The camera facing the senator showed a green light, and he looked into its lens rather than at his interrogator. “Well, Stan, you know that I am only the chairman, I don’t make these decisions all on my own.” The senator was genial.

Stan the Man smiled in the way that, his admirers had suggested, would make a kzin warrior nervous. He wore a casual shirt with his monogram, a small stylized eagle in black, over the pocket holding his phone. Cell phones had been back in the city for less than six months, so it was something of a status symbol.
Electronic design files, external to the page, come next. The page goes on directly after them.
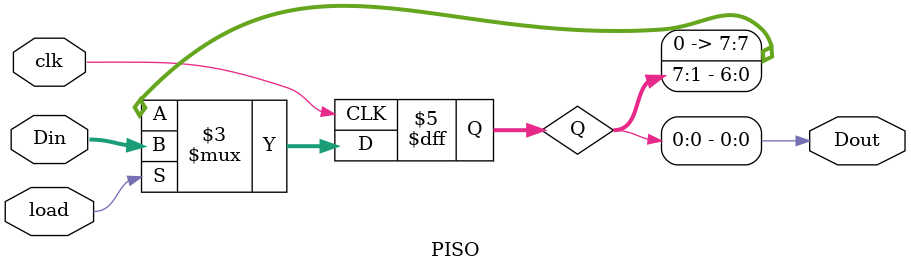
<source format=v>
module PISO #(parameter N = 8) (input clk, load,
                                input [N-1:0] Din,
                                output Dout);
  
  reg [N-1:0] Q;
  
  always @ (posedge clk) begin
    if (load)
      Q <= Din;
    else
      Q <= {1'b0, Q[N-1:1]};
  end
  
  assign Dout = Q;
  
endmodule

</source>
“But I hear that your voice was the strongest in opposition to it. In fact, it was taken for granted that it would go through unopposed. It was only at the last moment that your supporters came out against it. And you got the casting vote. That was the first passage. And things aren’t very different now you have it back from the lower house.”

“You have to understand, Stan, that we cannot spend the taxpayers’ money just the way we would like. It is a matter of priorities. Of course we would all like to know exactly what happened, and someday we shall. But it is hardly urgent. The wreck has been there for many years, a few more will hardly make much difference.”

“But you funded the building of a new Arts Complex costing over ten million dollars. Many people could give you long lists of things they would say were needed more urgently. From orphanages to prostheses to pharmaceutical factories. Not many on Wunderland are interested in arts today. Poetry and painting were not really survival skills. Dancing a ballet for a hungry kzin would be like playing a lure for a hungry fish. Not to mention rebuilding our space navy instead of relying on Sol forces. And what about the very controversial plan to drain much of Grossgeister Swamp at a much bigger cost? Even if one accepts that both of these are worthwhile projects, which I don’t, they are hardly more urgent. The longer the wreck is underwater, the less information we shall be able to recover. I can hardly take it that that is what you want, Senator?”

“On the subject of the Arts Complex . . .” von Höhenheim began.

“Perhaps it would be better if we remained with the subject at hand at the moment, Senator. The question was, why do you want to delay getting any information about what downed the
Valiant
?”

“I want nothing of the kind. After all, what mystery is there? We are certain to discover that a kzin warship crippled it somewhere in space, as happened to countless others,” said von Höhenheim.

“Not according to the kzin leader, Vaemar, who is in the process of getting a couple of doctoral degrees in mathematics and history, and who had a look at the kzin records.”

“A kzin!” The senator’s scorn was virtually palpable.

“A kzin, may I remind you, Senator, who has proved his loyalty to the ideal of kzin-human cooperation on more than one occasion. You will recall that it is only a few years since he saved an entire expedition into Grossgeister Swamp,
and
was instrumental in obtaining our first live specimens of Jotok. Before that, he helped thwart a plan by former collaborators to kidnap him and use him against humanity. ARM, which is not renowned for being over-trustful, has allowed him to accept a commission in the Reserve Officer Training Corps at Munchen University. He works with Nils and Leonie Rykermann, not only two of the most heroic leaders of the Resistance, but also two of the most respected leaders on Wunderland today. He is a friend of Dimity Carmody.”